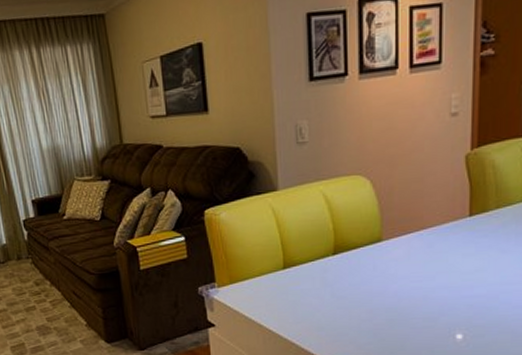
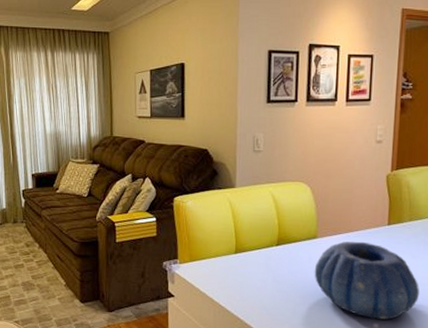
decorative bowl: none [381,239,511,329] -> present [314,241,419,320]

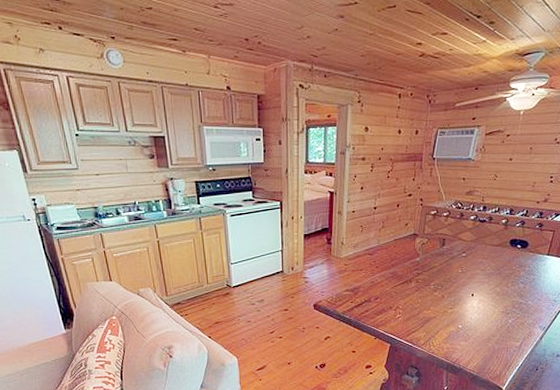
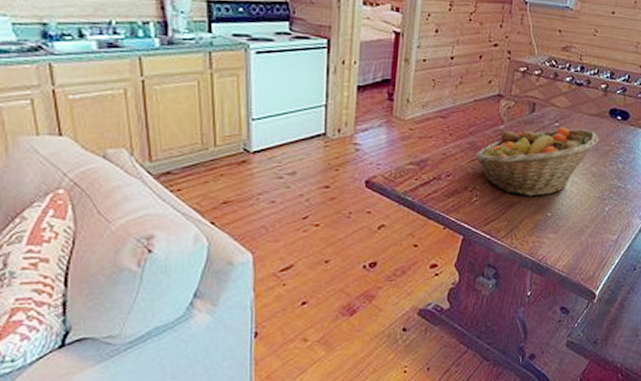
fruit basket: none [397,257,501,313] -> present [475,127,599,196]

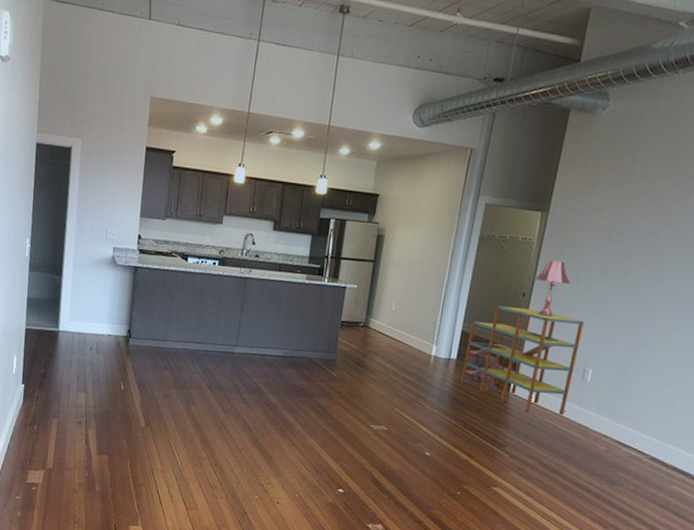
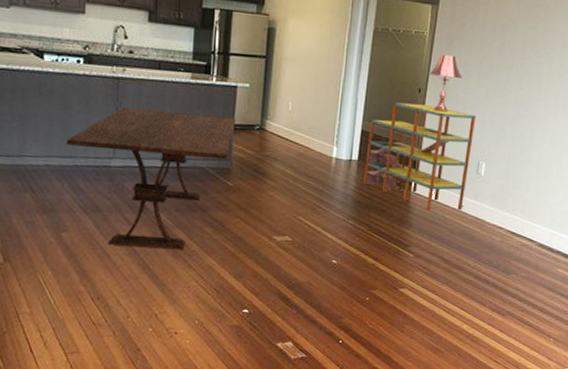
dining table: none [200,302,343,430] -> present [67,106,236,250]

########################################

### What is required
Retype the listing exactly. Skip every picture.

### Response for this exercise
decorative bowl: none [381,239,511,329] -> present [314,241,419,320]

fruit basket: none [397,257,501,313] -> present [475,127,599,196]

dining table: none [200,302,343,430] -> present [67,106,236,250]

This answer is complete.